I've realized now that it's better to give updates every day or every 2 days, since I end up writing a whole novel when I don't update. Sorry for the wall of text, but around here there's something new everyday, so a weeks worth has lots of interesting stories to tell.
We also have been getting a huge support from our friends around the world on Facebook. Little Leah is proving to be a strong little fighter and loved by so many people, that she is inspiring people to come together to try and help us. The donations that have been pouring in are overwhelming, as well as the different events like the Star Wars raffle and RSO benefit patch sale featuring Leah. We feel lucky that we have so many people praying and hoping for our family. Even big Star Wars celebrities like Steve Sansweet, Peter Mayhew, Stephen Stanton and Catherine Taber are passing the word along and donating.
Leah has taught me so much in her short 4 months of life. She's taught me to live in the here and now, and to appreciate everyone and everything I have because life is short and we only have one.
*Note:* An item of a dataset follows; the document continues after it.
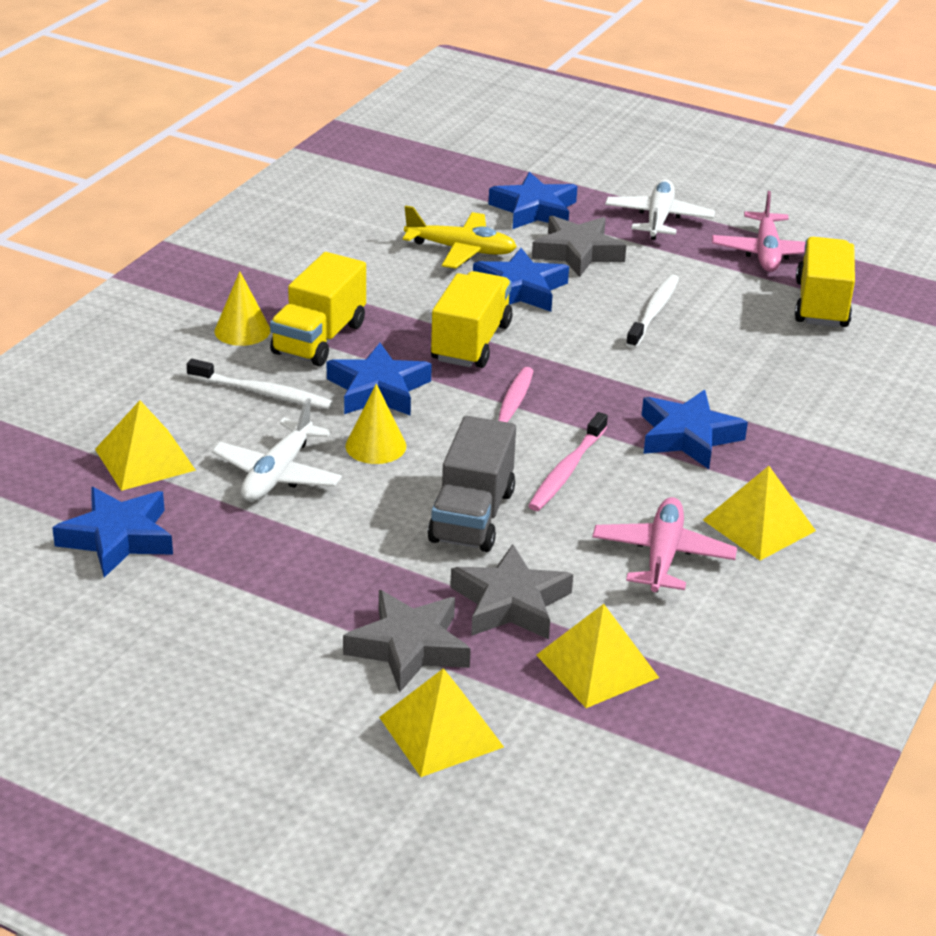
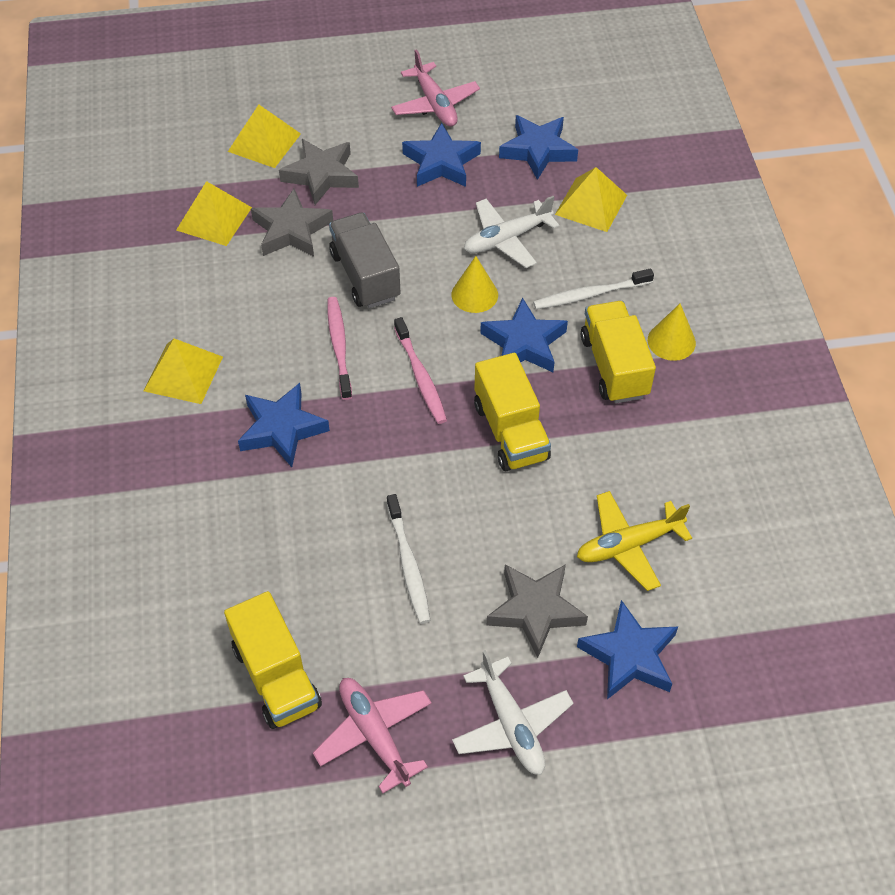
camera: 145 degrees right, 20 degrees up
(277, 474) = (507, 239): white plane -> white plane turned 105 degrees counterclockwise
(520, 289) = (534, 522): blue star -> blue star (441, 162)
(662, 556) = (228, 312): pink plane -> pink plane (435, 104)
She's taught me that there are truly good people in the world who can and will help others when they need it, either financially, emotionally and spiritually. I've learned to be patient, not only with her, but while we wait for doctors and tests and some sort of diagnosis. I've learned that family is much more than people who share your blood; they are the people who you can count on for support and kind words. This is by far the hardest thing I've ever dealt with in my life, and I don't know how long we'll have this little angel by our sides, but I'm going to love her forever, no matter what.